Always go to God’s house expecting a blessing. Look for it, and especially ask for it. Go in a devout spirit. Before you leave your home, kneel down for a moment or two and beg of the Lord to prepare your heart by His Holy Spirit and enable you to worship Him as you ought.
When there, enter with all your heart into the service. During the prayers, join earnestly with your fellow-worshippers. It is not enough to sit quietly while your minister sends up his petitions to heaven; but pray the prayers yourself. Yes, pray them with all your soul.
When the lessons are read out of God’s Word, listen with your whole attention. It may be you have often heard those chapters before, or read them yourself; but they contain precious truths, which are always new to the hearing ear and the understanding heart.
During the sermon, be a humble listener. You should be as a little child, feeling that your knowledge is but small, and that you have much to learn. You should be like a hungry man who comes to be fed, seeking to get your soul nourished by the bread of life. You should be like the thirsty soil, which waits to drink in the falling shower. If we all heard in this way, who can tell what blessings would flow from every service, and how many would come away from this ordinance of God filled and refreshed?
Perhaps you are growing deaf, and can only pick up a part of what is said by the preacher. Perhaps, too, your memory fails you, when you try to gather up what you have heard. Still, you can carry away something, and you will be thankful for that something, if you feel that it is a part of God’s own message.
Another direction I will give you. When you come home from church, do not forget the service in which you have been engaging. Converse about it, if you have an opportunity. Get out your Bible, and find the text; and then talk over any part of the sermon which you can remember. This is the way to refresh your memory, and to lay up a store of spiritual knowledge.
When Holy Communion is administered, do not fail to receive it. Be thankful when your Communion Sundays come around, and rejoice in the opportunity of feeding on the body and blood of Christ.
Some old persons “take the Sacrament,” as they call it, as a mere matter of form. They come to the Lord’s Table because there is something respectable in doing so, or because their minister expects to see them there. But if they only come for this reason, it is to them but a poor, cold, dry, unmeaning service, and, instead of pleasing God, they only offend Him.

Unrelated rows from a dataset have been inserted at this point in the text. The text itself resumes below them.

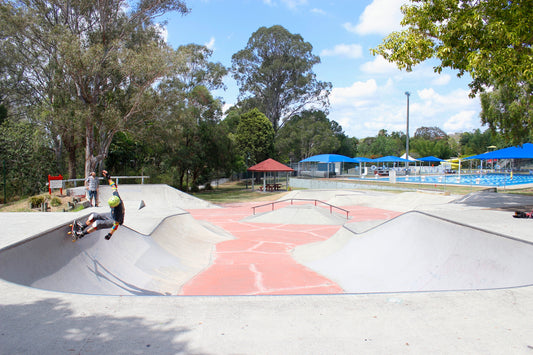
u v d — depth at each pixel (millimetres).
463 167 70812
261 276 8633
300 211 19000
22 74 25875
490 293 4250
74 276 6180
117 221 6418
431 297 4113
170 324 3350
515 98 20250
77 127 21078
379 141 83312
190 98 35344
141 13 24156
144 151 36562
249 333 3180
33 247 5680
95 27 23953
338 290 7438
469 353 2812
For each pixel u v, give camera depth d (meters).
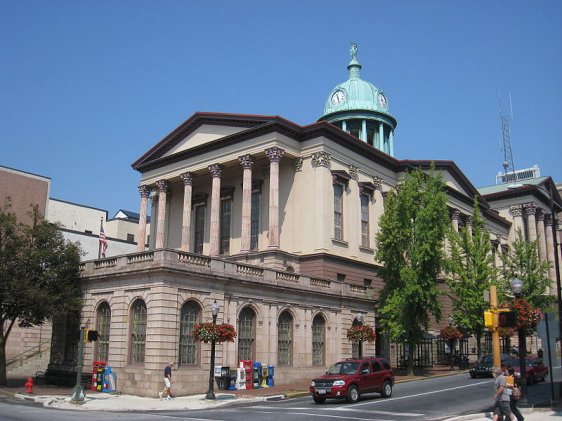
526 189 85.75
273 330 37.16
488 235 52.97
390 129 75.69
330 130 51.25
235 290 35.19
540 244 87.06
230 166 55.12
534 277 56.56
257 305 36.44
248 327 36.06
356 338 40.69
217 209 53.16
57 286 35.69
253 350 36.03
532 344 73.50
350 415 22.22
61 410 24.81
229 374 33.16
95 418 21.39
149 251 32.56
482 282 50.47
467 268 51.22
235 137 52.53
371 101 74.75
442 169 67.38
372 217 55.88
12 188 56.69
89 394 31.36
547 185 91.50
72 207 79.06
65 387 35.31
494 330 19.28
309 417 21.55
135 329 32.94
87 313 36.00
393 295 44.19
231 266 35.22
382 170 58.62
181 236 60.59
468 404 25.81
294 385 36.09
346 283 44.16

But I trust that you, my dear friend, are not one of these formal communicants. I trust that you come to this blessed ordinance under a deep feeling of your own sinfulness and unworthiness, and desire to draw near to Christ with humble and living faith. You come, not because you are worthy to come, but because you feel your need for strength and grace. You come to Jesus to be pardoned and healed, and to receive fresh life from Him.
I have said that David and Simeon and Eli and Anna loved God’s house. But you have reason to love it even more than they did, for they lived only in Jewish days. The light was but very dim then. But now it shines brightly and clearly upon us. Christ is come, and He is plainly set before us as “the way, the truth, and the life” (John 14:6).
Then love the house of God. Go there as often as the bells of the sanctuary call you. And remember your Savior’s gracious promise: “Where two or three are gathered together in my name, there am I in the midst of them” (Matt. 18:20).
May your Sabbaths be more and more happy as you draw nearer to that endless Sabbath which you hope to spend above! May your love for God’s day, for God’s house, for God’s Word, and for God’s people be ever increasing, until you are called away to join the one family in heaven, and sit down with Abraham, Isaac, and Jacob in the kingdom of God!
Thine earthly Sabbaths, Lord, I love,
But there’s a nobler rest above.
Oh that I might that rest attain,
From sin, from sorrow, and from pain!